Gabby Sarusi saat ini sedang mengajukan hak kekayaan intelektual yang masih dipertanyakan kepada pengadilan di Israel.
Australia
Di Australia, CEO dari perusahaan GreyScan, Samantha Ollerton, dan Profesor Michael Bradmore dari Universitas Tasmania mengembangkan breathalyzer menggunakan teknologi yang sebelumnya digunakan sebagai alat deteksi peledak.
Amerika Serikat
Pada bulan Juni 2020, peneliti Amerika di UCLA dan Ohio State University menerima hibah untuk menguji konsep breathalyzer virus corona, yang salah satunya dapat membuahkan hasil dalam 15 detik. Alat ini mengambil senyawa tertentu dari napas subjek yang disampel untuk mendeteksi virus corona. “Tujuan dalam penelitian ini adalah untuk mengembangkan alat skrining yang murah, dapat disebar luas dengan mudah, dan dapat dengan cepat mendeteksi penyakit pernapasan dan ancaman virus yang menyebar lewat udara,” kata Prof. Pirouz Kavehpour dari UCLA Henry Samueli School of Engineering and Applied Science, yang tim penelitinya menerima hibah penelitian selama satu tahun senilai $150.000 dari National Science Foundation.
Kanada
Canary Health Technologies, yang berkantor pusat di Toronto sedang mengembangkan breathalyzer dengan nanosensor sekali pakai yang menggunakan analisis berbasis cloud yang didukung AI. Menurut siaran pers, uji klinis dari alat ini dimulai di India selama bulan November 2020. Tujuan dari perusahaan ini adalah untuk mengembangkan alat skrining yang akurat dengan harga terjangkau yang dapat digunakan di mana saja dan dapat memberikan hasil dalam waktu kurang dari satu menit.
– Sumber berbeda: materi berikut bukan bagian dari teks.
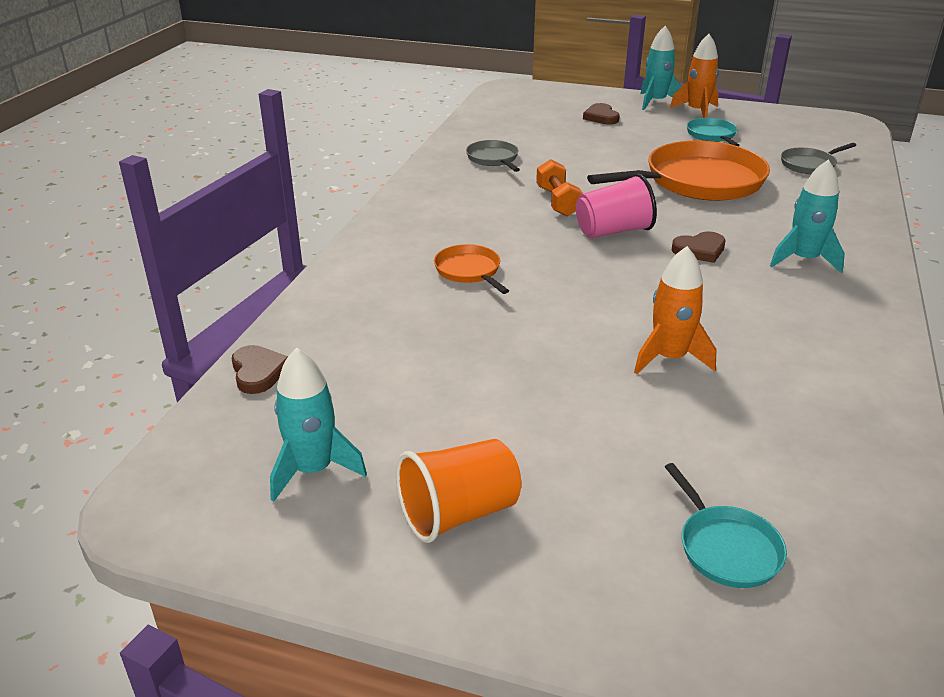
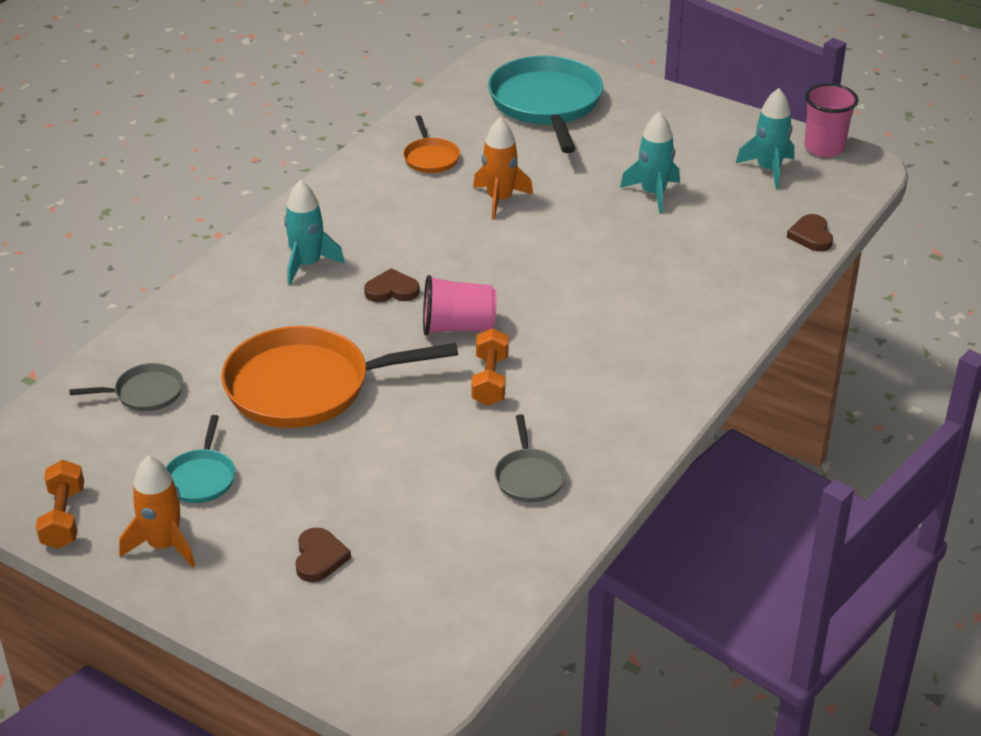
camera: 165 degrees left, 5 degrees up
(214, 535) = (824, 148): none -> pink cup
(458, 513) = (684, 137): orange cup -> none
(469, 271) = (622, 302): orange pan -> orange pan (431, 158)
(655, 102) = (201, 589): turquoise rocket -> turquoise rocket (653, 194)
(726, 548) = (546, 104): turquoise pan -> turquoise pan, size x2.12
(770, 114) = (63, 518): none -> orange dumbbell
Perusahaan ini menyatakan bahwa menganalisis senyawa organik yang mudah menguap dalam napas manusia memiliki potensi untuk mendeteksi penyakit sebelum gejala muncul, sehingga dapat mendeteksi infeksi lebih awal dari metode yang tersedia saat ini. Apalagi, teknologi berbasis cloud yang dimiliki perusahaan ini memang dirancang untuk digunakan sebagai alat deteksi penyakit.